People are being advised not to collect or eat shellfish in parts of the Bay of Plenty and Waikato regions after routine tests found levels of shellfish toxins above the safe limit.
The Ministry for Primary Industries (MPI) issued the public health warning yesterday and said anyone eating shellfish from the affected area was potentially at risk of illness.
The warning was in place from Te Ororoa Pt, just north of Tairua, down to Bowentown Heads but not including Tauranga Harbour.
The ministry said in a press release that tests on shellfish samples taken from that region showed levels of Paralytic Shellfish Poisoning (PSP) toxins above the safe limit of 0.8 mg/kg.
"Mussels, oysters, tuatua, pipi, toheroa, cockles, scallops, catseyes, kina [sea urchin] and all other bivalve shellfish should not be eaten."
The ministry said cooking shellfish did not remove the toxin.
"Pāua, crab and crayfish may still be eaten if the gut has been completely removed prior to cooking, as toxins accumulate in the gut. If the gut is not removed its contents could contaminate the meat during the cooking process."

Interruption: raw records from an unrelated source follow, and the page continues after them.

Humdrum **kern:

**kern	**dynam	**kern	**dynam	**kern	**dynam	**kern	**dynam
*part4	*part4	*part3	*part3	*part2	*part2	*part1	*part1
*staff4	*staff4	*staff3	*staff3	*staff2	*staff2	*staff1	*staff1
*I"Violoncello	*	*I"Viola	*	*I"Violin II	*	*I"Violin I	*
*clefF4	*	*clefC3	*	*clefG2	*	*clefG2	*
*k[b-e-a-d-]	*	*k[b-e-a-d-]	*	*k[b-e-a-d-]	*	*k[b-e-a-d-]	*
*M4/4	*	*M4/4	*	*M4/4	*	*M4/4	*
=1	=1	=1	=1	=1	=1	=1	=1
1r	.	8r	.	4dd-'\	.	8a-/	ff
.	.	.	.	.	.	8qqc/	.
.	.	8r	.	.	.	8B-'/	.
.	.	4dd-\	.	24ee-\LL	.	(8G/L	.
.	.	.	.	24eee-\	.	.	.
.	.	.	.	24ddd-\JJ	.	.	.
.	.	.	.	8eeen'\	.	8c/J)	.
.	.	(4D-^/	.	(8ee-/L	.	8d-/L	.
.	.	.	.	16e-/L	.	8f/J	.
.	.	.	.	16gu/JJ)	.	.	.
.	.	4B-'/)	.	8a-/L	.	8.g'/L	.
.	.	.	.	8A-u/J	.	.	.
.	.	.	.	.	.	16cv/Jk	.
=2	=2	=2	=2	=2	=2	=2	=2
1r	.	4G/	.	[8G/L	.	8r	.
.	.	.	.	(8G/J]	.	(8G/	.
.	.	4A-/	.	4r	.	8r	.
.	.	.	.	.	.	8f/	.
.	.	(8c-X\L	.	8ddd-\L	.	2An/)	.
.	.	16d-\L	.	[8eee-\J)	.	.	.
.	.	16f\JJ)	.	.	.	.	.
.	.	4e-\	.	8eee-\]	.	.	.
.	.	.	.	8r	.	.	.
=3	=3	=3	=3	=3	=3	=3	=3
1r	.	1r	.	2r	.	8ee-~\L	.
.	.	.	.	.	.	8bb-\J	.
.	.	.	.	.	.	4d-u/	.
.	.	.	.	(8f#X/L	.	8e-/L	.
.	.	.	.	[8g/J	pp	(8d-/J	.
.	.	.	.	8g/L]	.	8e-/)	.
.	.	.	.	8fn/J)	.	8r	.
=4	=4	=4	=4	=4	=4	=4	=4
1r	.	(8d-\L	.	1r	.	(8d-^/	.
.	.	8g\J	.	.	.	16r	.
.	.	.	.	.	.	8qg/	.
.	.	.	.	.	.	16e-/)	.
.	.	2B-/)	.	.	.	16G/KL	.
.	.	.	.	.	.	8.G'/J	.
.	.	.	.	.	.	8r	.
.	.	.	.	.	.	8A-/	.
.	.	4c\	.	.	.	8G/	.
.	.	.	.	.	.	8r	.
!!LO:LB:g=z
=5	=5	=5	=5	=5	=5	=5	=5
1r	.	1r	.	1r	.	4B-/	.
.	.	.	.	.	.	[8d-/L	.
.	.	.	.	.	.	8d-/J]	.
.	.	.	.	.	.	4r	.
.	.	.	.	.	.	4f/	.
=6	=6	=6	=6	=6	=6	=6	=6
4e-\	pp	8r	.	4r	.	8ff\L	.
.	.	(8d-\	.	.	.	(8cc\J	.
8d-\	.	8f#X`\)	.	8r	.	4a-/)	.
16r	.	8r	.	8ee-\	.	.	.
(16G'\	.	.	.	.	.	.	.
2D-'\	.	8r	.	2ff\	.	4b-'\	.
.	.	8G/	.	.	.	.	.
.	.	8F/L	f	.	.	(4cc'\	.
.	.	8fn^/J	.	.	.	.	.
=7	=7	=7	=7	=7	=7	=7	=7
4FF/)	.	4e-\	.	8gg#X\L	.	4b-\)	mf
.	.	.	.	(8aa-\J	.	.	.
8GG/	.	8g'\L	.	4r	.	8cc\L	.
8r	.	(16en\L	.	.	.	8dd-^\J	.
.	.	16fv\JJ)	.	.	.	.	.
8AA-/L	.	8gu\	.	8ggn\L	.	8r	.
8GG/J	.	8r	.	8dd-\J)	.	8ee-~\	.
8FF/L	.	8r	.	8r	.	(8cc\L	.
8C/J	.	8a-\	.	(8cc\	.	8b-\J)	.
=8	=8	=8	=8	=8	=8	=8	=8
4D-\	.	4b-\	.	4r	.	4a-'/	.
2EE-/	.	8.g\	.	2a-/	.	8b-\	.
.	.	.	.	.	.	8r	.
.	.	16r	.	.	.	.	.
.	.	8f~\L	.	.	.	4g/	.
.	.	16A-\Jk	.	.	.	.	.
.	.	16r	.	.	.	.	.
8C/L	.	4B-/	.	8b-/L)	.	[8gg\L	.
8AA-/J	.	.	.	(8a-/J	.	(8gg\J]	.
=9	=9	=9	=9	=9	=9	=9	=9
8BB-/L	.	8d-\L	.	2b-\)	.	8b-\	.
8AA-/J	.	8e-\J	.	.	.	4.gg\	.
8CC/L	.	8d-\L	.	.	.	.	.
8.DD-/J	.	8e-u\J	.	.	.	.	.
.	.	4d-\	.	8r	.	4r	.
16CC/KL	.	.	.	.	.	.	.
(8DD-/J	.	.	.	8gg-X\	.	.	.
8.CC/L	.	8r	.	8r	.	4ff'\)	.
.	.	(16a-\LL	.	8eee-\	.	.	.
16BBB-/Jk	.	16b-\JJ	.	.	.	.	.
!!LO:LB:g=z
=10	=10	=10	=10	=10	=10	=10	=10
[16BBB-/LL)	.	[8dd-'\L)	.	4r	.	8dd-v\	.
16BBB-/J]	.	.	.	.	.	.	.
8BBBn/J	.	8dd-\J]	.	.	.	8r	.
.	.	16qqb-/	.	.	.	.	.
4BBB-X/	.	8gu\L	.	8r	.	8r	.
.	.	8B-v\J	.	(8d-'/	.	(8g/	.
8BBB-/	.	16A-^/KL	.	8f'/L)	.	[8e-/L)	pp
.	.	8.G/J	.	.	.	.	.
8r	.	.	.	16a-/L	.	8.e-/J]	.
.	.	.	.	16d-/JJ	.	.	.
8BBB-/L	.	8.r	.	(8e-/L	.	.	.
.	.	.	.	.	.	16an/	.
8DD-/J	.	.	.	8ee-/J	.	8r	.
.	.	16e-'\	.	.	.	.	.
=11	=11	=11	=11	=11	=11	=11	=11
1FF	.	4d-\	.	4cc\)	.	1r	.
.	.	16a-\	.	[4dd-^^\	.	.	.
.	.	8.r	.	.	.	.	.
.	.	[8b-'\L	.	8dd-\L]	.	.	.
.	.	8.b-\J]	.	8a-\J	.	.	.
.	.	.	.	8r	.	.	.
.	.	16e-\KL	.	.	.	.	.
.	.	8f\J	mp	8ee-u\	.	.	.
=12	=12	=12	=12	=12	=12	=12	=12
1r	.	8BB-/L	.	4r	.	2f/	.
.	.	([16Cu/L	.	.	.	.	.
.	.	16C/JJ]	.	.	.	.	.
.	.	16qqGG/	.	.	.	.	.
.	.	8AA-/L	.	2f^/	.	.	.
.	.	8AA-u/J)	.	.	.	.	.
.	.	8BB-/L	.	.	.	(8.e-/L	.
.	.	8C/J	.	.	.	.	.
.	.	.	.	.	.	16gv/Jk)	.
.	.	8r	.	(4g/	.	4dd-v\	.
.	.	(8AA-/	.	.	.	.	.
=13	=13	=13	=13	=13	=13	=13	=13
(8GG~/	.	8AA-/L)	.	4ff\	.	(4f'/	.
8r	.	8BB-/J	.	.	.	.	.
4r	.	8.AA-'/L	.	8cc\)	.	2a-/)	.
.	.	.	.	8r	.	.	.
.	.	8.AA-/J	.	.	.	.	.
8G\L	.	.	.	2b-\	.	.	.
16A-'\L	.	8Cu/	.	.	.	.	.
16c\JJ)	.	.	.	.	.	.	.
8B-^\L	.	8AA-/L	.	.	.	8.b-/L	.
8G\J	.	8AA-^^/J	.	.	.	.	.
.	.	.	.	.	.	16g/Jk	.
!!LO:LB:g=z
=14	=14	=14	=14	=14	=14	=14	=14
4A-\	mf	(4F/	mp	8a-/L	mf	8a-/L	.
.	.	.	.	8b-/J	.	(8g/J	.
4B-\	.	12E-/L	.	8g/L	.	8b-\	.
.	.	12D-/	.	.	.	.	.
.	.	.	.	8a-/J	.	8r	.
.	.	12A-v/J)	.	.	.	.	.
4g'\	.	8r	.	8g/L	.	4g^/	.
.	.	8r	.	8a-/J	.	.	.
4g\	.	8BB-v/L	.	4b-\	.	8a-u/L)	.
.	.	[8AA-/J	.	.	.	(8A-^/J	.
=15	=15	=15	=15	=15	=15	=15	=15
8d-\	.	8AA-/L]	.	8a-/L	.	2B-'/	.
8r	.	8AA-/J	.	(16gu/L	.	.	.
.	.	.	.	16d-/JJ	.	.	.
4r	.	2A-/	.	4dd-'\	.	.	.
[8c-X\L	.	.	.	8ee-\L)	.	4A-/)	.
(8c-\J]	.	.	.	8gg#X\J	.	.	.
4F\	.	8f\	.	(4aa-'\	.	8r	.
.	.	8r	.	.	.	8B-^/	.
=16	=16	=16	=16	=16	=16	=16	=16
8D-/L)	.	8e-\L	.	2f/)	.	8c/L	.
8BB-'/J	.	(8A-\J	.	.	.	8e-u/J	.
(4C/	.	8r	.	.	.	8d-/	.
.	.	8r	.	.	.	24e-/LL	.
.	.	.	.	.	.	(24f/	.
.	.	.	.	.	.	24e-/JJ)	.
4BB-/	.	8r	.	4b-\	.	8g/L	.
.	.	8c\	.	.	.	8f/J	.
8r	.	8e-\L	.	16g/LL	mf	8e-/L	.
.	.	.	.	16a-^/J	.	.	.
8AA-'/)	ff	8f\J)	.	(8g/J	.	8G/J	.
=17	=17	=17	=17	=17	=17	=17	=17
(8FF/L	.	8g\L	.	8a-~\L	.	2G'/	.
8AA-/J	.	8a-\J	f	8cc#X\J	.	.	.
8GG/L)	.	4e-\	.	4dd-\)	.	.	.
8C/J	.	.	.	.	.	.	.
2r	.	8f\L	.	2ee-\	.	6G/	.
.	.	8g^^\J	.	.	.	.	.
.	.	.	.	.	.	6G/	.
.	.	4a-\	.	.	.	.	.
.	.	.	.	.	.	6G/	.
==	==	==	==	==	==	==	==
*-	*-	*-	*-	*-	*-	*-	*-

Symptoms typically appear between 10 minutes and three hours after ingestion and may include:
•numbness and tingling (prickly feeling) around the mouth, face, and extremities (hands and feet)
•difficulty swallowing or breathing
•paralysis and respiratory failure and in severe cases, death.
The ministry said the monitoring of toxin levels would continue and any changes would be communicated accordingly.
"Commercially harvested shellfish – sold in shops and supermarkets, or exported – is subject to strict water and flesh monitoring programmes by MPI to ensure they are safe to eat."
It said if anyone becomes ill after eating shellfish from an area where a public health warning has been issued, they should phone Healthline for advice on 0800 61 11 16, or seek medical attention immediately.
"You are also advised to contact your nearest public health unit and keep any leftover shellfish in case it can be tested."